▶ Reading text:

The key to thriving on the road with five dogs is waking uu very, very early and frontloading breakfast and great hike/adventure in the 4am to 8am range before other hotel guests are doing their things. 

I have always traveled with my dogs, so they are the consumate road trippers. I used to teach English in boarding school, so when we had an off duty weekend, we would go away somewhere to get a break from the dorm, and always take the three dogs we had then. Because of that, I have twenty years of hotel gems and dog places in my head. There are so many great places that take dogs if you looks very carefully.

For me, I have specific places I love and know how to manage from Maine through NY state. I do have a harder time in unfamiliar parts of the country

. For example, at the Big E, I always stay at The Publick House in Sturbridge MA- not the fancy Inn but the cute "lodge" . This is close to four splendid hikes for the non-showing dogs, and I get up before sunrise and get going with them so they are tired, happy, and pottied. Many times, dog show friends know this, and will join me. Often times, I go with a friend and her dogs.

If it is hot (or too cold)for the hour 1/2 the goldens show, the dogs go in our handler's air conditioned rig in crates; if not they are fine in the car for such a short time. 

A few weeks ago I showed my own dog in BOB bc our handlers were off to a different part of the country, and they have a full time golden special. I did have to bathe him three times- which even for me is ridiculous, but I felt badly leaving him him from a hike just to stay clean. I would only do that though, when showing from home, in which case the other dogs stay with a fellow instructor at our training center right at home.


----------



## Ljilly28 (Jan 22, 2008)

Megora said:


> There was a conversation I saw elsewhere with somebody looking for support for showing her own dog. I've never heard of something like that
> that's not "husband/parent" related.
> 
> I wouldn't want to be a pro showing other people's dogs.... But it did go through my head that if somebody else were paying for my gas and hotel arrangements and even paying my entry fees!!!! I'd totally be going every weekend and going anywhere. :
> ...


For me, I own a dog training center that offers classes 7 days a week. The shows I can attend are between class sessions or on holidays, so I have to plan on the calender really carefully if I want to go. For example, Mystic and Tally are entered in Cape Cod this weekend, but we have jampacked STAR Puppy, Rally, CGC, and Family Dog classes that we had to split in half , so I wont be able to go. My state Maine isnt the best, bc it is so far northeast that for lots of the year the closest show is West Springfield MA which is quite a trip in the snow.


----------

▶ Multi-image point correspondence data:
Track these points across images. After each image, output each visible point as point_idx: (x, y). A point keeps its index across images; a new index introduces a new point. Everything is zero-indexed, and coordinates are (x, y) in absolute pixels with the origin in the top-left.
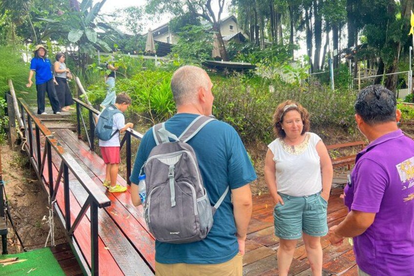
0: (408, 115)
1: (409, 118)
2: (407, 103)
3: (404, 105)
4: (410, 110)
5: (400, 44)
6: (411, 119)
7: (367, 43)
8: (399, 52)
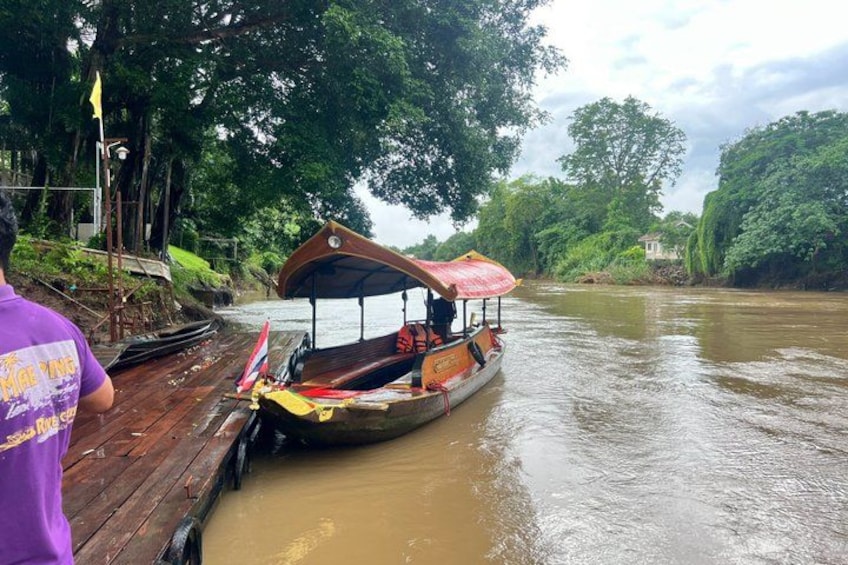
0: (93, 273)
1: (95, 279)
2: (92, 250)
3: (85, 253)
4: (97, 265)
5: (79, 134)
6: (99, 281)
7: (8, 113)
8: (76, 148)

▶ Using the information:
**1)** Using the dog-show travel text, answer each question:
(a) Where does the writer stay for the Big E?
(b) What did the writer once teach, and at what kind of school?
(c) Which two dogs are entered in Cape Cod this weekend?
**2)** Gather every line of the records containing the string "output".

▶ Solutions per task:
**1)**
(a) The Publick House in Sturbridge MA, in the "lodge" rather than the fancy Inn.
(b) English, at a boarding school.
(c) Mystic and Tally.

**2)**
Track these points across images. After each image, output each visible point as point_idx: (x, y). A point keeps its index across images; a new index introduces a new point. Everything is zero-indexed, and coordinates are (x, y) in absolute pixels with the origin in the top-left.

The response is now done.